The bill, sponsored by Councilmen Darrell Clarke and Bill Greenlee, was moved back to the regular legislative calendar, with a chance that an amended version could get final passage before Council breaks for the summer.
Greenlee said the amendments would exempt workplaces covered by union contracts. In addition, the number of sick days that workers could earn would be limited. Workers at businesses with 10 or fewer workers could earn up to four sick days, while those at larger businesses could earn up to seven, Greenlee said.
Greenlee said he hoped the changes would ease the fears of many in the business community. He added that he thinks he has enough votes to pass the legislation. The soonest the bill could receive final passage and be sent to the mayor for approval would be June 9.

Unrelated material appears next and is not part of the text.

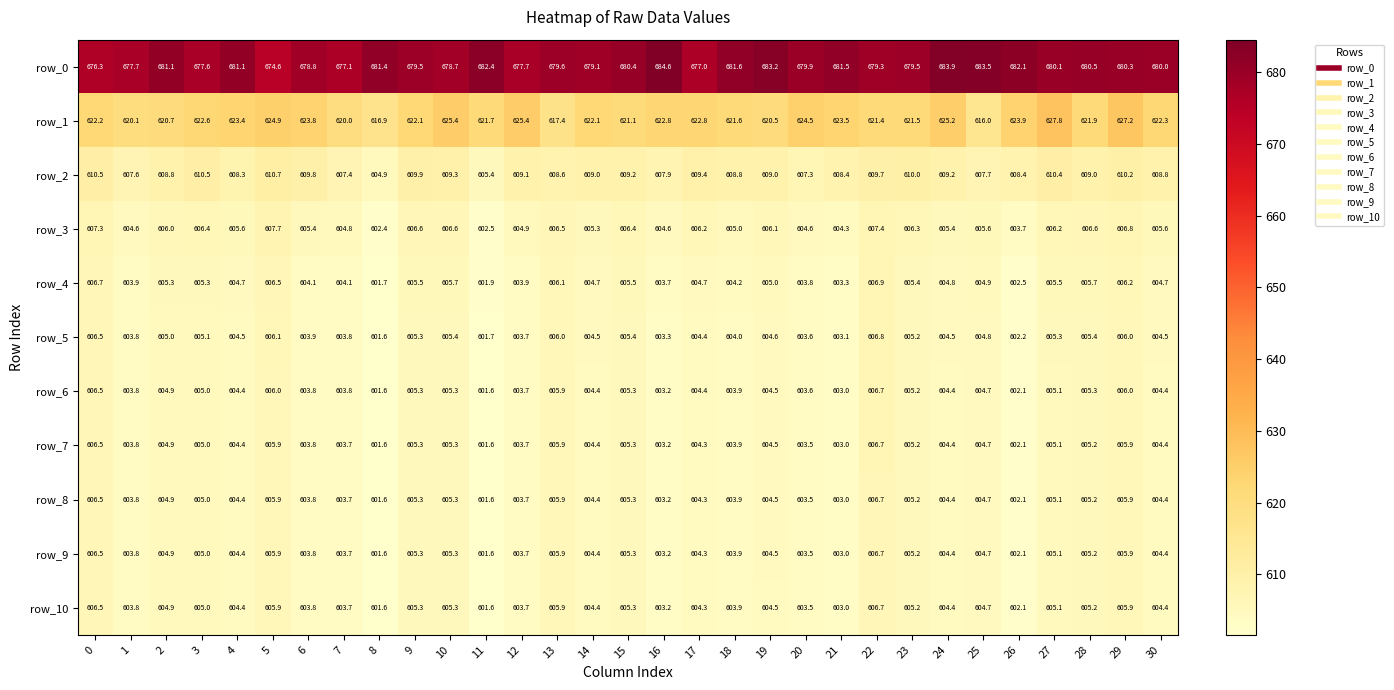

What is the spread (max minus min) of values at 27?

75.0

"Is it government's role to try to help?" Greenlee asked. "The most noteworthy stuff government does is addressing unfairness."
The sick-leave legislation has prompted heated debate since its introduction in March. Advocates say the bill would help provide a safety net for an estimated 210,000 Philadelphia workers who don't have paid sick days. But some businesses have raised concerns. The Greater Philadelphia Chamber of Commerce opposes the bill, saying it could hurt job creation in a tough economic time.
Mayor Nutter opposes the bill, saying it could be bad for business. A spokesman this week declined to comment on whether Nutter would veto the bill if it passes out of Council.